Jack Castello (David Corenswet) has moved to Hollywood with his wife to become an actor after serving in the war, but it turns out that’s hard to do, and banks don’t give mortgages to people who have “trying to be an actor,” as basically their only asset. But, he meets Ernie West (Dylan McDermott), a guy who runs a gas station front for his escort service, which quickly leads Jack to the discovery that in the solar system that is Hollywood, with its planets, moons, asteroids, and meteors constantly circling each other, the aether they travel through is sex.
With a lot to establish, and a slew of characters, the initial episodes simply tie everyone together in a web of sexual encounters that begin to make the mind boggle at the idea that movies actually get made somewhere within the throws of this madness. Rock Hudson (Jake Picking) comes into the picture by way of his eventual boyfriend, Archie (Jeremy Pope), who Jack has brought into Ernie’s business.
Meanwhile, Raymond Ainsley (Darren Criss) is trying to make it as a director while his girlfriend, Camille (Laura Harrier), is on her way to becoming a star… maybe. The groups come together when Jack may get the chance to work on a feature Raymond will direct. On the other side of things, everyone is getting close to execs and big wigs via Ernie’s Auto “Service.” The most fun the show has is to be found when Jack is trying to relate with various of his “dates,” including the wife of the owner of Ace Studios. He’s a torn, interesting character in these moments, and as much because he is trying to figure them out while battling with what the hell he’s doing there.

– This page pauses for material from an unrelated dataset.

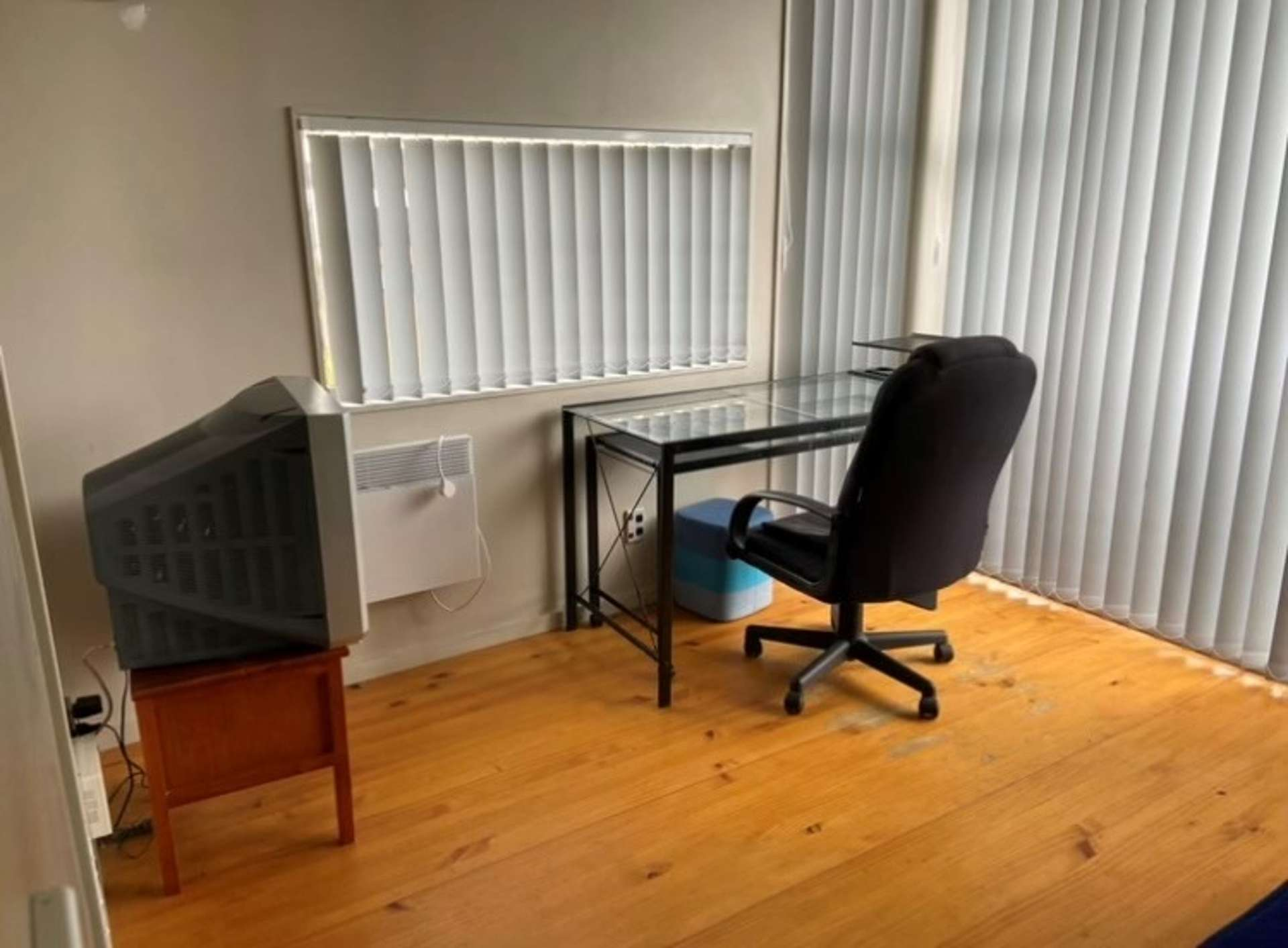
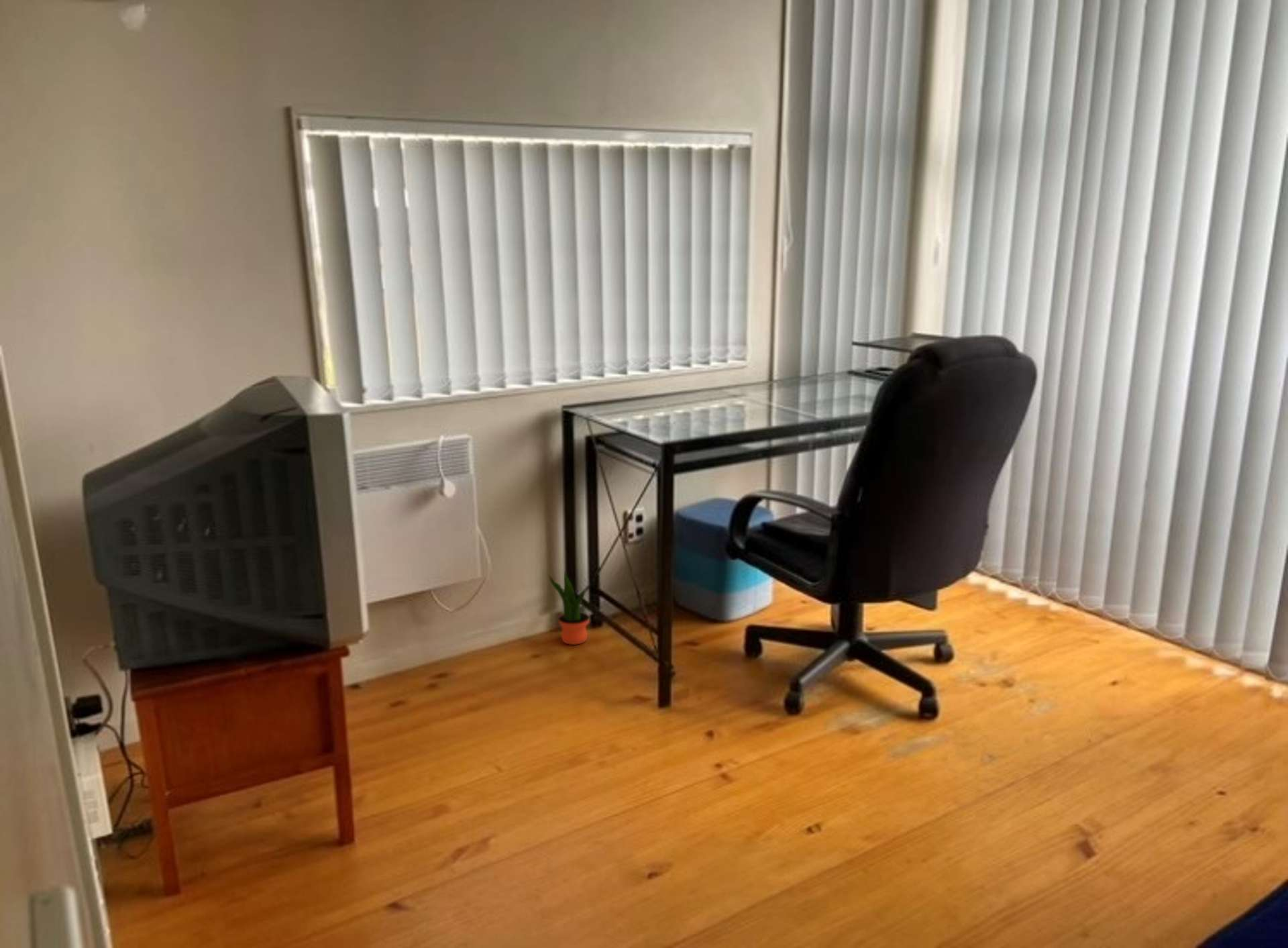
+ potted plant [547,570,590,645]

The series has the look and feel, perhaps not of the time, but of the way we’re used to seeing the time, especially in efforts at least thirty years old themselves. This is true both insofar as the style, dialog, and “cinematic mannerisms,” but also just in the business of Tinseltown offered up as a furious race to get very little done. Even in the early episodes, anyone actually connected to the movie business spends their time zipping from one office or restaurant to another so that they can sit and chat for what feels like eons. One of the series’ best efforts is showing the young and uninitiated as lost in the curiosities of culture as they are in the more obvious parts of the business.
As the stage takes shape, and the actual drama can begin, the series is largely focused on the clash between the naivete of those who thought they could just show up, work hard, and have a chance at taking over the world, and those entrenched in a system where power and opportunity are handed out on whims impossible to predict.

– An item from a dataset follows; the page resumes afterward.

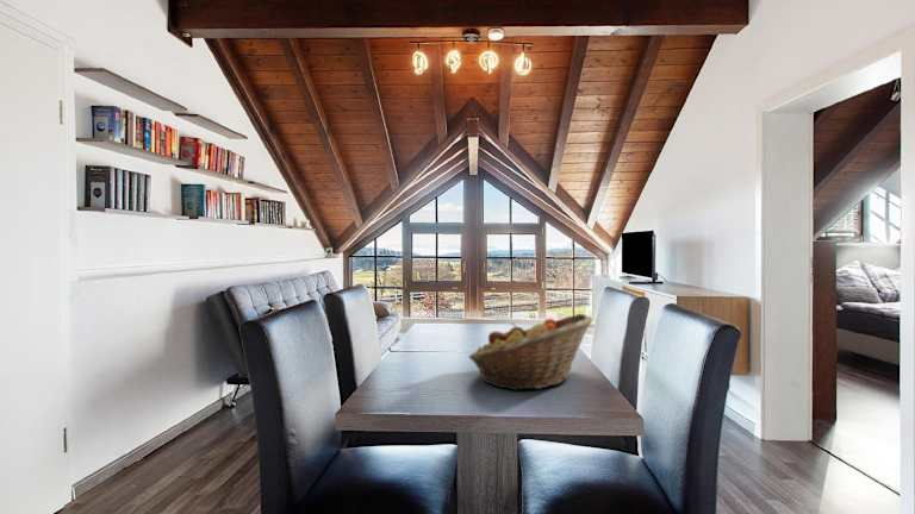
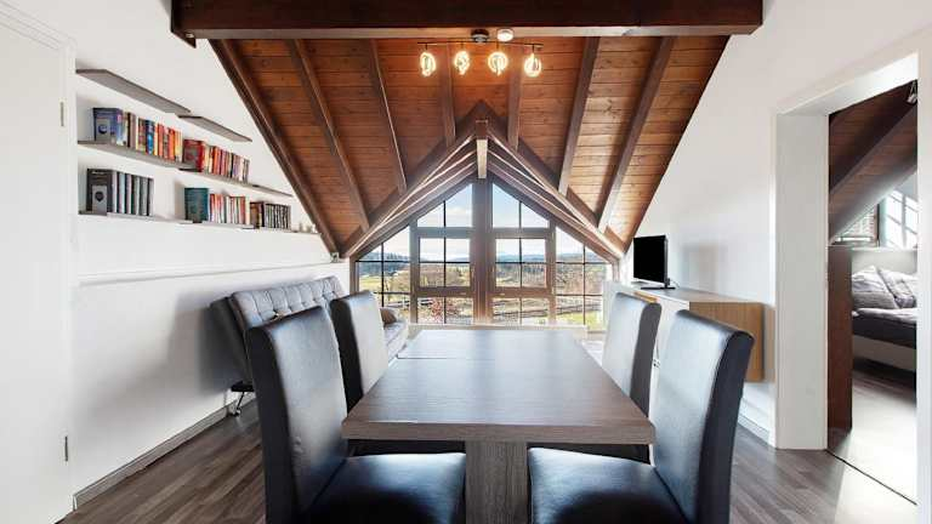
- fruit basket [467,313,593,391]
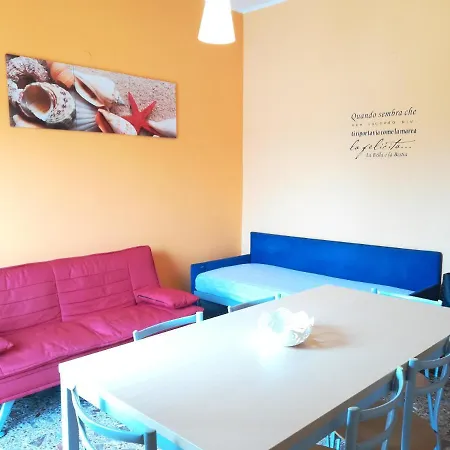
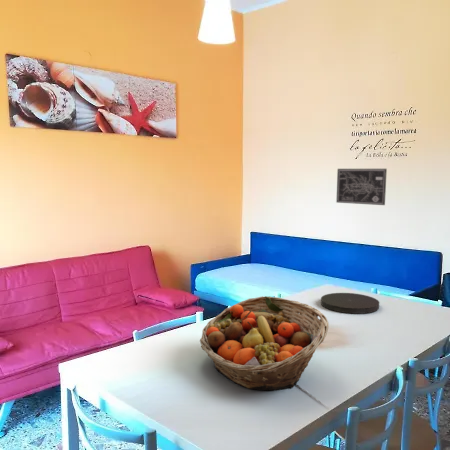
+ plate [320,292,380,315]
+ fruit basket [199,295,330,391]
+ wall art [335,168,388,206]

It’s a crass telling, to deliver blunt and desensitized people who don’t have time to care if you can’t hack it, because there are fifty waiting in line behind you. That opens the door for a richer dive into the psyche of a bunch of newcomers, and how they react to “the real world” slapping them in the face, but I’m not sure Hollywood actually capitalizes so much as it paints a convincing picture that it could if it wanted to.

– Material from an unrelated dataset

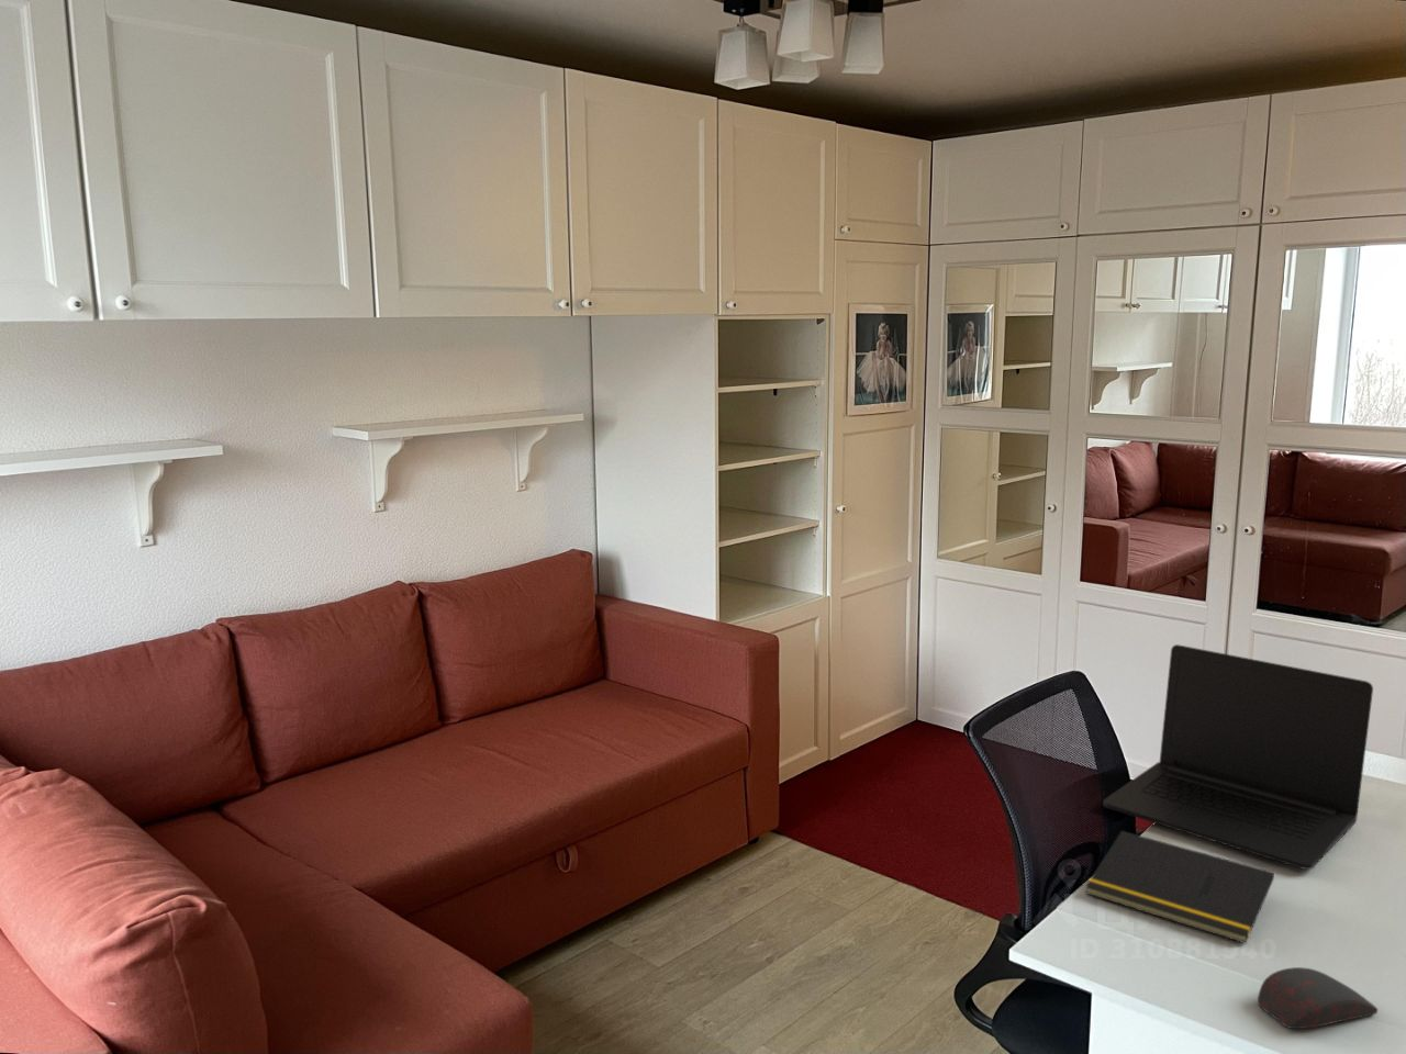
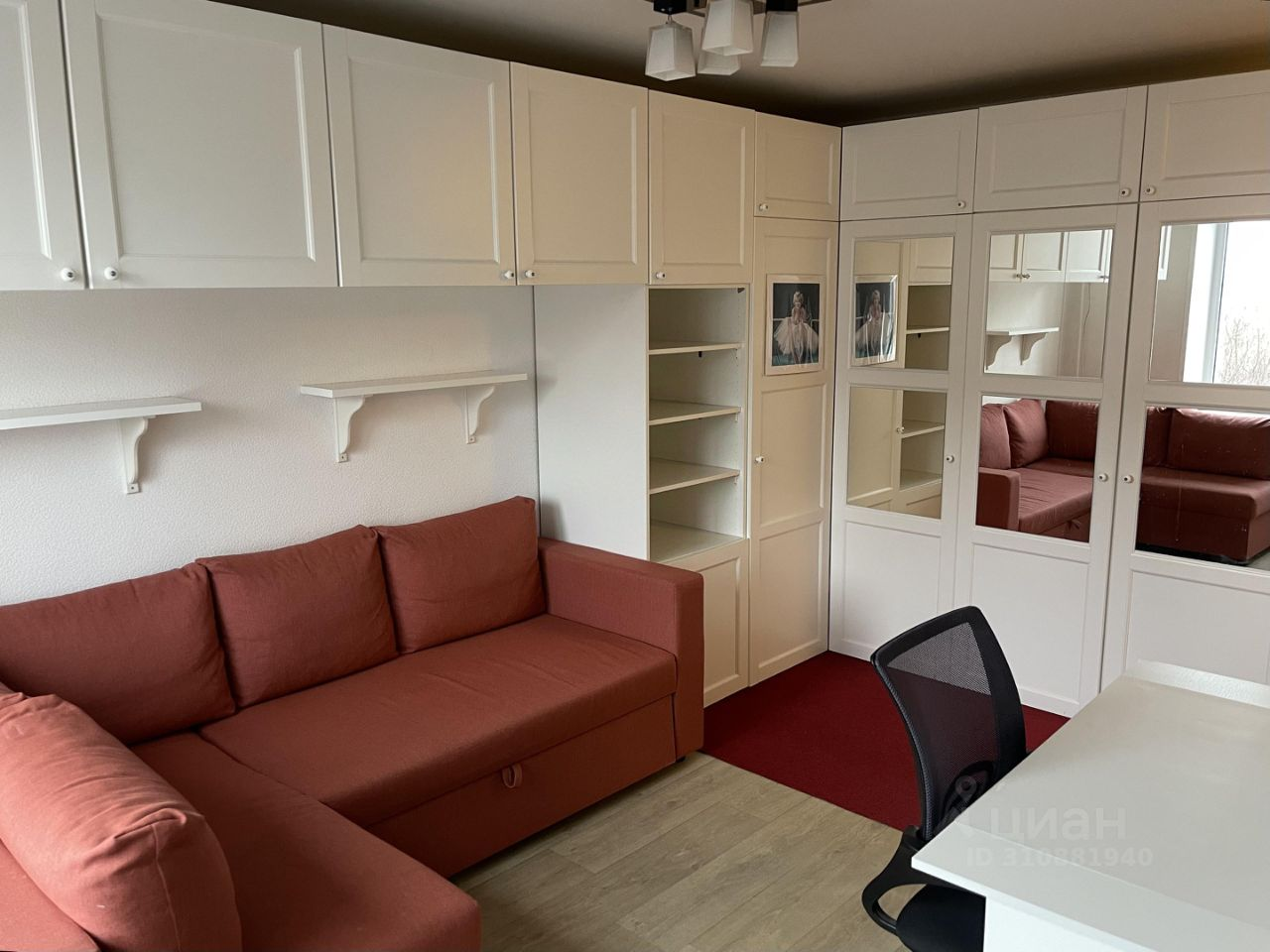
- notepad [1084,830,1275,946]
- computer mouse [1257,967,1378,1030]
- laptop [1103,643,1374,870]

The show is best when it is simply letting people be bewildered by circumstances that can’t possibly be real, and it doesn’t matter if that involves a trailer behind a gas station, or getting a break too big and sudden to be believable. It’s a show that likes its characters, or at least, strange and shifting ideas of its characters, but simply staring at them might not be enough for most audiences. If it’s something more than just a period soap opera, that is admittedly a lot of fun at times, it needs something more than a showcase of a kind of “zen of amorality” to make the case, and while Hollywood drifts near a purpose and/or “story” at times, it saunters off to another bedroom before it gets there.